> **TEXT SHOWN**:
----
RFPs suck for both sides of the equation. Bidders hate responding to them and the requesting organization hates reviewing them.

Why?

Well, because they’re time consuming… and each side believes that the other side is: 1) Only spending enough time to barely glean the financials off the top; 2) Inserting default language from prior RFPs which may or may not have relevance to the current project; and 3) Only doing this to appease some misguided sense of a “strategic sourcing process”.  These assumptions are all 100% true:

  1. Using RFPs correctly can be a valuable part of a strategic sourcing process.  But generally speaking, they’re hastily assembled, from a template, and sent out without consideration as to who will get them.
  2. Responses almost always arrive at the last possible moment – not because they’re the product of countless hours of taxing effort and meticulous drafting – but because they’re tossed in a drawer and forgotten until the last possible moment.
  3. Reviews ARE hastily done… with receiving “teams” designated to score RFPs by section but having no real training as to how to do it properly (usually because they didn’t spend enough time working on a requirements document for the project to begin with).

How do I know this?  Well, it’s easy, really.  After a decade of using them, I long ago learned to monitor the Word document’s properties for the RFP itself.  It’s where I’ve asked responses to come electronically, so I can see EXACTLY how much time has been spent editing the document.  Do I really think that it only takes an hour of editing to respond to one?  Ha.  Only if it’s a copy-paste job.

But I’d wondered what bidders were doing to monitor our review.  Now I know.  And I think it’s an excellent smack-down.  Reviewers SHOULD be held accountable for the efforts they ask others to expend on their behalf.  As time-consuming processes go, you should at least be willing to put in the effort to review something that you’ve asked someone else to create.  Oh, and by all means should you have LIMITED the number of potential respondents long before sending out the document package.
----
> **MATERIAL SHOWN**:

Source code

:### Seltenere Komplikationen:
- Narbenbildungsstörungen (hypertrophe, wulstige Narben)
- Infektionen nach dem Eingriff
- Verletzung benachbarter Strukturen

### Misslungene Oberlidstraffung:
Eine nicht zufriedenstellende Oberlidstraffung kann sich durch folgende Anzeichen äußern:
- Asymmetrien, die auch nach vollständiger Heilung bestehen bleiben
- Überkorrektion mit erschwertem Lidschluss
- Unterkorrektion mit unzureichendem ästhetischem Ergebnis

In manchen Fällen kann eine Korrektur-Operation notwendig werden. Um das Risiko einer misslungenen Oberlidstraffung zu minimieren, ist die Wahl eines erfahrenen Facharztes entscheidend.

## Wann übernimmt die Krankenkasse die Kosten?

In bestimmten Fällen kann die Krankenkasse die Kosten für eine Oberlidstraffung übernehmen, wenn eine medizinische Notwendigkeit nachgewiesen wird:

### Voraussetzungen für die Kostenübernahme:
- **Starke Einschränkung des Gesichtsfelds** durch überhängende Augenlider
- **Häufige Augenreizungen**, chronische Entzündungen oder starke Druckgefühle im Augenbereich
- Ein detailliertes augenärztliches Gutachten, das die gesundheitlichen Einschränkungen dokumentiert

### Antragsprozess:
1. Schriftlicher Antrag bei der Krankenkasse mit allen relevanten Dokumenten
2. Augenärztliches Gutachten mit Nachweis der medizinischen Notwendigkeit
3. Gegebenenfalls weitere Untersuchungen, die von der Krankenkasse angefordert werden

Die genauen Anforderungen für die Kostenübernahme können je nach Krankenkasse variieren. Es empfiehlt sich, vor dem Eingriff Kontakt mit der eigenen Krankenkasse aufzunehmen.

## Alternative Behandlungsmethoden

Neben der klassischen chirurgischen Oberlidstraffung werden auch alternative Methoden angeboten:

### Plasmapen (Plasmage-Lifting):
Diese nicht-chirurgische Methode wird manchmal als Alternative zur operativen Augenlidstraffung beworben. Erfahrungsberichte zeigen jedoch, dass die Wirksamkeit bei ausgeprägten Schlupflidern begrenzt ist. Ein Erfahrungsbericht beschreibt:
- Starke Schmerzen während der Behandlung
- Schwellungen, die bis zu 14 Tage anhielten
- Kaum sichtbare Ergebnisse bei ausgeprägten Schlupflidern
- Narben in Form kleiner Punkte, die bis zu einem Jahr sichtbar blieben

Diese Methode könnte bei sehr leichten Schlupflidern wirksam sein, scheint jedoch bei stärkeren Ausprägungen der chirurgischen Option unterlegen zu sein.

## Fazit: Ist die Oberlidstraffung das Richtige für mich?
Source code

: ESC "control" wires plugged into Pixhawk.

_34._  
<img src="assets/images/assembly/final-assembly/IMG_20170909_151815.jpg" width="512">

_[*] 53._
----
> **WHAT IS EXPECTED**:
Can you pick up the post about RFPs above after its last sentence and write the next few paragraphs in the same voice?

> **FINAL ANSWER**:
By the way, all of the food, drink and alcohol provided by these various agencies sure smacks of impropriety to me.  NEVER send a reviewing organization ANYTHING until after the deal has been signed… and then you’d better comply with that organization’s gift policy or you should expect to get it back.

 

Delivering Perfection

In thousands of meetings over the years, I’ve been privvy to a very common conversation.  It’s a discussion of deliverables – what is needed, what is wanted, how much money is available to pay for the needs/wants, who can create the best solution, etcetera.  Regardless of the actual nature of the deliverable, the basics are always the same:  We want what we want, when we want it, at the least total cost.  The end result, however, varies widely on a huge number of factors.  One of them is the quality of the “spec” – the document describing what’s being created; and another is the quality of the group performing the work.

The deliverable is never perfect.  At some point in the process, either the vendor makes errors or the buyer doesn’t adequately describe what they want (or consider all of the various contingencies).  The net result is payment for something that doesn’t do what you hoped it would do – or going over budget for the fix.  So how do you deliver perfection?

Well, the folks who write the software that runs NASA’s Space Shuttle have it about right.  It’s a four-part process that keeps their code running virtually bug free for the last 20 years, and like the Five Fundamental Skills for Effective Negotiation, it’s not (pardon the pun) rocket science:

  1. The product is only as good as the plan for the product.
  2. The best teamwork is a healthy rivalry.
  3. The database is the software base.
  4. Don’t just fix mistakes – fix whatever permitted the mistake in the first place.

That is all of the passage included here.